# What is required
A precise reproduction of every record below is needed, minus the pictures.

# Recorded information
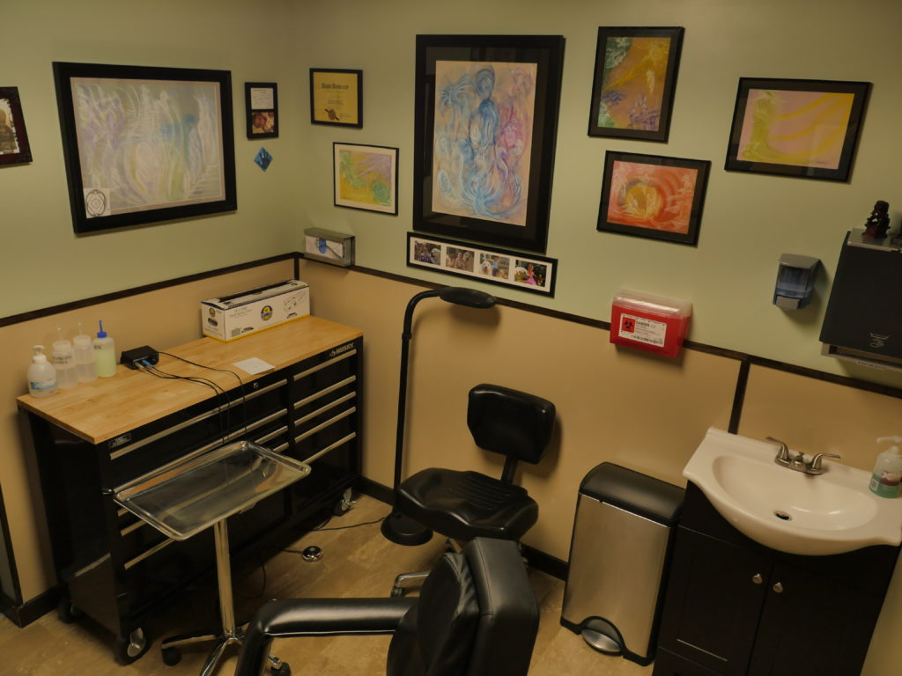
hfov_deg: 67.3
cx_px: 451
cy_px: 338
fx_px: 677
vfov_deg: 53.1
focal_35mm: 26
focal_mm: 13
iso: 200
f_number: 3.5
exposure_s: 1/100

# Written reply
hfov_deg: 67.3
cx_px: 451
cy_px: 338
fx_px: 677
vfov_deg: 53.1
focal_35mm: 26
focal_mm: 13
iso: 200
f_number: 3.5
exposure_s: 1/100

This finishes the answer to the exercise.